You probably know a lot of this code better than me at this point, but
I remember a couple of these pain points, inline below:

On Wed, Feb 10, 2021 at 9:44 AM Peter Gromov
<[email protected]> wrote:
>
> Hi Robert,
>
> Yes, having multiple dictionaries in the same process would increase the 
> memory significantly.
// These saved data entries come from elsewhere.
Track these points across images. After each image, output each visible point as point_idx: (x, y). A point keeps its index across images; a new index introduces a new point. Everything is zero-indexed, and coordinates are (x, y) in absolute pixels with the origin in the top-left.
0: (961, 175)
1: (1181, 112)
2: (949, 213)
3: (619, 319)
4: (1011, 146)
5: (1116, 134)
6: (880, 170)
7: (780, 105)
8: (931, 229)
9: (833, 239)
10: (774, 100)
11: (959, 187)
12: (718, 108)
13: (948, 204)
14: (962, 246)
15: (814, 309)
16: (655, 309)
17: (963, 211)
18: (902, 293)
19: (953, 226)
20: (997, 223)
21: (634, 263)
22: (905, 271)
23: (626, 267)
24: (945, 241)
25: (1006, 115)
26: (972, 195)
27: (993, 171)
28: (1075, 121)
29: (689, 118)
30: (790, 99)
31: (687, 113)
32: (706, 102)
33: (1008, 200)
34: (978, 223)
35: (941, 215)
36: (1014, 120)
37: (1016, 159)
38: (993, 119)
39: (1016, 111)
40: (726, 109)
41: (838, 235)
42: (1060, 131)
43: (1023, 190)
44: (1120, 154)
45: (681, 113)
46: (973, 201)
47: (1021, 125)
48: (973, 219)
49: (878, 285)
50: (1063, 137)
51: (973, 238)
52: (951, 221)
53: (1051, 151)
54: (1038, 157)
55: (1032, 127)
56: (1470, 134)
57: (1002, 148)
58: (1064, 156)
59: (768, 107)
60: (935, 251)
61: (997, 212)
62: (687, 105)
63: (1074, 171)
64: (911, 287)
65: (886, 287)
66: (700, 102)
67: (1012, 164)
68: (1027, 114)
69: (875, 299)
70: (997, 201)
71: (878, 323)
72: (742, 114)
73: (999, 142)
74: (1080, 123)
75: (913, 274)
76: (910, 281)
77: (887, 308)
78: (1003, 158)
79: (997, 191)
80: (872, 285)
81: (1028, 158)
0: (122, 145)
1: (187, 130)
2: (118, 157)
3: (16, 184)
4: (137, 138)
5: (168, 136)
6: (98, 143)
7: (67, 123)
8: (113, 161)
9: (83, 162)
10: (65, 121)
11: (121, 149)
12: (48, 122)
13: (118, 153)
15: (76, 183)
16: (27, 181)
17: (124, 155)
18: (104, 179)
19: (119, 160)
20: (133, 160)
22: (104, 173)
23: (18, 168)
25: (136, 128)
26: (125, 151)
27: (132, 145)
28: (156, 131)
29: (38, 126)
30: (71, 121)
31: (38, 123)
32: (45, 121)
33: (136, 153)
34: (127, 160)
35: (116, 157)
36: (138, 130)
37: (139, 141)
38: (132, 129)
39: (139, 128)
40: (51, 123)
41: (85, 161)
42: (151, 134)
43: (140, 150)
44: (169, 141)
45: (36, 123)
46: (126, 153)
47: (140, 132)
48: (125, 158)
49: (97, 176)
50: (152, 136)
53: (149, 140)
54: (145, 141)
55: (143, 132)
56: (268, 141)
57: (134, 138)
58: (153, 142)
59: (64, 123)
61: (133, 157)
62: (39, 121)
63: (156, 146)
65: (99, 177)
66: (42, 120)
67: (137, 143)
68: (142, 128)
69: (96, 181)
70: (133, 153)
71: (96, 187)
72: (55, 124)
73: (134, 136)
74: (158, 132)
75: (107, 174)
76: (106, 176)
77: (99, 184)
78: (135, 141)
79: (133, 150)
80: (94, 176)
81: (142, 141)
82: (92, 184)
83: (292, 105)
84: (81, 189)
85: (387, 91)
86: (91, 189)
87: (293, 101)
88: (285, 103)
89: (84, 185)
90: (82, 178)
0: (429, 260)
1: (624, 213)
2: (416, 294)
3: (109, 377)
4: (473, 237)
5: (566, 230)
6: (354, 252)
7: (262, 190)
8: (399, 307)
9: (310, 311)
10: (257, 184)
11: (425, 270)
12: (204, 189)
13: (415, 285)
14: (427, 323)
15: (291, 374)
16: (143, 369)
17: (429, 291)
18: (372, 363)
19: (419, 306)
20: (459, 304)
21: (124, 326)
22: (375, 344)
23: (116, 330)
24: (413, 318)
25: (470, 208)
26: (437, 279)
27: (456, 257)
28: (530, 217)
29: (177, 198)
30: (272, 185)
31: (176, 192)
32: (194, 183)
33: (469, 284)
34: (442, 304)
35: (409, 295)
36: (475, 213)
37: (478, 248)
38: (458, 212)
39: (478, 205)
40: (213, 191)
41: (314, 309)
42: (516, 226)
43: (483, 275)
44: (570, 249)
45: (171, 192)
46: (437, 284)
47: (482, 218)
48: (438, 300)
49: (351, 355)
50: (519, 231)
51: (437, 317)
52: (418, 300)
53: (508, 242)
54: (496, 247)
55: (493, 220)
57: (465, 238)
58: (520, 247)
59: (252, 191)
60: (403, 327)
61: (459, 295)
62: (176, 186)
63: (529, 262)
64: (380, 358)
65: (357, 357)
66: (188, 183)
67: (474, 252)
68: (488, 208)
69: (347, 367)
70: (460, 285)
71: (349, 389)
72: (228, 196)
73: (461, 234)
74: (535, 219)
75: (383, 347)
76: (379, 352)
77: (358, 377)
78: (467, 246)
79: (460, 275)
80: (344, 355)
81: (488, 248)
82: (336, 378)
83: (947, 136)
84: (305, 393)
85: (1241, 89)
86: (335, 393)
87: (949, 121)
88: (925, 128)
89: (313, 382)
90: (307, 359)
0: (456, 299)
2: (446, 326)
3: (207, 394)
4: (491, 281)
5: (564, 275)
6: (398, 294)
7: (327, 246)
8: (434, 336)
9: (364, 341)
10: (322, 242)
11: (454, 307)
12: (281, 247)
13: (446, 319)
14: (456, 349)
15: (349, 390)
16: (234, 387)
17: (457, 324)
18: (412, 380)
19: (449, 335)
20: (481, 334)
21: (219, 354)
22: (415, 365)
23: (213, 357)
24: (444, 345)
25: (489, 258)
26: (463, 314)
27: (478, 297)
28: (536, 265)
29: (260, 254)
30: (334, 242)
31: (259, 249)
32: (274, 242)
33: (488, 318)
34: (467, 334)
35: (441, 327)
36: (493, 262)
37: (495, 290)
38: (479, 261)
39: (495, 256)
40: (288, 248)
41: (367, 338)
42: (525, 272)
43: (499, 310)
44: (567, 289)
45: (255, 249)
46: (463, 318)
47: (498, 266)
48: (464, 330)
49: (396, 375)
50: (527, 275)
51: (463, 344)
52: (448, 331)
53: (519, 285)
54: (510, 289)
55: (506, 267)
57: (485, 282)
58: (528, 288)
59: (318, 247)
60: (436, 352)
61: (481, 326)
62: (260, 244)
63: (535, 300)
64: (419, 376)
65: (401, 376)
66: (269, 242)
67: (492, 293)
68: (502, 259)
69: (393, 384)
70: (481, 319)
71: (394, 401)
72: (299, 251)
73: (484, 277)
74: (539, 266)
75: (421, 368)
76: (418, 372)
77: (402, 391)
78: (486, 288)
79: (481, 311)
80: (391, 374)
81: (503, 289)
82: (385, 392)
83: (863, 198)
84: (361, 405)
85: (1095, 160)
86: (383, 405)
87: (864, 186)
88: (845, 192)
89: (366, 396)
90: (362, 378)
Do you have any idea about how many of them people are 
> loading, and how much memory they give to Lucene?

Yeah in many cases, the user is using a server such as solr or elasticsearch.
Let's use solr as an example, as others are here to correct it, if I am wrong.

Example to understand the challenges: user uses one of solr's 3
mechanisms to detect language and send to different pipeline:
https://lucene.apache.org/solr/guide/8_8/detecting-languages-during-indexing.html
Now we know these language detectors are imperfect, if the user maps a
lot of languages to hunspell pipelines, they may load lots of
dictionaries, even by just one stray miscategorized document.
So it doesn't have to be some extreme "enterprise" use-case like
wikipedia.org, it can happen for a little guy faced with a
multilingual corpus.

Imagine the user decides to go further, and host solr search in this
way for a couple local businesses or govt agencies.
They support many languages and possibly use this detection scheme
above to try to make language a "non-issue".
The user may assign each customer a solr "core" (separate index) with
this configuration.
Does each solr core load its own HunspellStemFactory? I think it might
(in isolated classloader), I could be wrong.
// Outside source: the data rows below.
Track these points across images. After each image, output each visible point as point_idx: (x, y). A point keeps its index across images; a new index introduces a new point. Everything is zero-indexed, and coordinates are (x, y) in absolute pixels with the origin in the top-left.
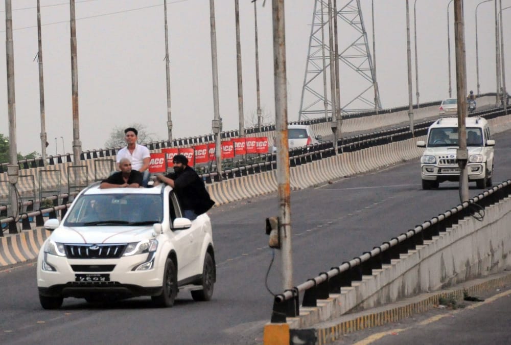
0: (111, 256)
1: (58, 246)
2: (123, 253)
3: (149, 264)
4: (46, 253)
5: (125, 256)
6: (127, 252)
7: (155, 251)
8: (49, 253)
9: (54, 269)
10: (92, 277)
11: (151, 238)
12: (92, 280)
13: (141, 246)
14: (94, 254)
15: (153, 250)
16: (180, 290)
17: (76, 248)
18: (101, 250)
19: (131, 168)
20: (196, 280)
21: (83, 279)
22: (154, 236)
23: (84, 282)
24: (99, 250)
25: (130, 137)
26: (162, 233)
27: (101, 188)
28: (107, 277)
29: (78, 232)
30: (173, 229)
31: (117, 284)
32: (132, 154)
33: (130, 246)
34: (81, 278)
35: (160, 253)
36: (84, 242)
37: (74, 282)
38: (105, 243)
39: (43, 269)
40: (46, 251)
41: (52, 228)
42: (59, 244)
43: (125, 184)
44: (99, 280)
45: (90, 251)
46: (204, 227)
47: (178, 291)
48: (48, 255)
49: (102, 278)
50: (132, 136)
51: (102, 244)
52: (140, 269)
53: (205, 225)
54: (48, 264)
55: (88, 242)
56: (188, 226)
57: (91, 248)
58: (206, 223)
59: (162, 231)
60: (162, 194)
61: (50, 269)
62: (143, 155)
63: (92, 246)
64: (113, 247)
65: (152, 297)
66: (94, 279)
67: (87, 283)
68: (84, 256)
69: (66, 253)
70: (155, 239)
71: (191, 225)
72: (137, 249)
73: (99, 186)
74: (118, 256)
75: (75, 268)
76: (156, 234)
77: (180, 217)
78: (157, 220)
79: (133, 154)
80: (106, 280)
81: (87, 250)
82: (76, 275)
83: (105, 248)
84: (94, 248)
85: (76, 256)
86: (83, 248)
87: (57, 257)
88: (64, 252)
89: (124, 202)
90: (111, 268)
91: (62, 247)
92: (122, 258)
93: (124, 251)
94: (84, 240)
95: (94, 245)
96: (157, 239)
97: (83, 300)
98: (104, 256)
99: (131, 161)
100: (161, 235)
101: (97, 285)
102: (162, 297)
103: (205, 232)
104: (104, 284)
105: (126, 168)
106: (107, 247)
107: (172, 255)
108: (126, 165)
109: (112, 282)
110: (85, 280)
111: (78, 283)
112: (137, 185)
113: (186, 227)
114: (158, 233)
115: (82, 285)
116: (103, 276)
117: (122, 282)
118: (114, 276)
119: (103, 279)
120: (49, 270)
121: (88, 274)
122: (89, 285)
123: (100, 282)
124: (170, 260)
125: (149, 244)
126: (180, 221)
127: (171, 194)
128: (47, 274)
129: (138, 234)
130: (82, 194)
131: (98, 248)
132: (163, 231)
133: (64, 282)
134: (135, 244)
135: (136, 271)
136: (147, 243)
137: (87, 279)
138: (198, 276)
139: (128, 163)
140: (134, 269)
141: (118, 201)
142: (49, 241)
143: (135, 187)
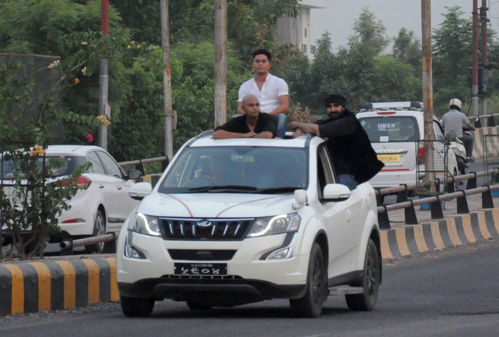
0: (230, 237)
1: (149, 221)
2: (248, 232)
3: (286, 251)
4: (130, 231)
5: (251, 237)
6: (254, 232)
7: (296, 231)
8: (136, 231)
9: (142, 256)
10: (200, 268)
11: (290, 210)
12: (201, 273)
13: (275, 223)
14: (203, 233)
15: (293, 229)
16: (331, 293)
17: (176, 223)
18: (214, 227)
19: (259, 110)
20: (353, 279)
21: (187, 270)
22: (295, 209)
23: (187, 275)
24: (211, 228)
25: (261, 63)
26: (307, 205)
27: (215, 138)
28: (223, 268)
29: (180, 201)
30: (323, 200)
31: (238, 279)
32: (260, 89)
33: (259, 223)
34: (182, 269)
35: (303, 235)
36: (189, 216)
37: (172, 276)
38: (220, 216)
39: (125, 255)
40: (132, 228)
41: (140, 196)
42: (150, 217)
43: (252, 133)
44: (211, 273)
45: (198, 228)
46: (366, 201)
47: (328, 293)
48: (134, 233)
49: (216, 269)
50: (264, 61)
51: (217, 218)
52: (273, 258)
53: (368, 197)
54: (133, 248)
55: (194, 216)
56: (345, 196)
57: (199, 224)
58: (370, 195)
59: (307, 201)
60: (307, 148)
61: (137, 255)
62: (277, 91)
63: (200, 222)
64: (233, 224)
65: (291, 301)
66: (203, 271)
67: (192, 277)
68: (188, 236)
69: (161, 231)
70: (296, 213)
71: (349, 195)
72: (269, 227)
73: (211, 136)
74: (240, 236)
75: (174, 253)
76: (297, 206)
77: (332, 182)
78: (299, 186)
79: (263, 89)
80: (220, 273)
81: (193, 227)
82: (176, 264)
83: (221, 224)
84: (204, 224)
85: (177, 236)
86: (188, 224)
87: (148, 236)
88: (158, 230)
89: (250, 159)
90: (230, 254)
91: (155, 222)
92: (245, 240)
93: (250, 230)
94: (190, 212)
95: (205, 219)
96: (299, 213)
97: (183, 305)
98: (218, 237)
99: (259, 99)
100: (306, 207)
101: (207, 280)
102: (306, 299)
103: (368, 208)
104: (217, 280)
105: (251, 109)
106: (224, 224)
107: (321, 239)
108: (252, 105)
109: (231, 277)
110: (190, 272)
111: (178, 277)
112: (270, 134)
113: (342, 197)
114: (301, 204)
115: (185, 280)
116: (216, 266)
117: (246, 276)
118: (234, 267)
119: (216, 272)
120: (135, 257)
121: (194, 264)
122: (195, 280)
123: (212, 276)
124: (317, 246)
125: (288, 220)
126: (333, 189)
127: (320, 149)
128: (133, 262)
129: (269, 205)
130: (188, 147)
131: (210, 224)
132: (309, 203)
133: (157, 275)
134: (266, 219)
135: (267, 261)
136: (285, 219)
137: (193, 270)
138: (356, 273)
139: (254, 103)
140: (263, 258)
141: (241, 157)
142: (136, 213)
143: (266, 137)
For the elasticsearch case, maybe the resource usage in the same case
is lower, because they reuse dictionaries per-node?
I think this is how it works, but I honestly can't remember.
Still the problem remains, easy to end up with dozens of these things in memory.

Also we have the problem that memory usage for a specific can blow up
in several ways.
Some languages have bigger .aff file than .dic!

> Thanks for the idea about root arcs. I've done some quick sampling and 
> tracing (for German). 80% of root arc processing time is spent in direct 
> addressing, and the remainder is linear scan (so root acrs don't seem to 
> present major issues). For non-root arcs, ~50% is directly addressed, ~45% 
> linearly-scanned, and the remainder binary-searched. Overall there's about 
> 60% of direct addressing, both in time and invocation counts, which doesn't 
> seem too bad (or am I mistaken?). Currently BYTE4 inputs are used. Reducing 
> that might increase the number of directly addressed arcs, but I'm not sure 
> that'd speed up much given that time and invocation counts seem to correlate.
>

Sure, but 20% of those linear scans are maybe 7x slower, its
O(log2(alphabet_size)) right (assuming alphabet size ~ 128)?
Hard to reason about, but maybe worth testing out. It still helps for
all the other segmenters (japanese, korean) using fst.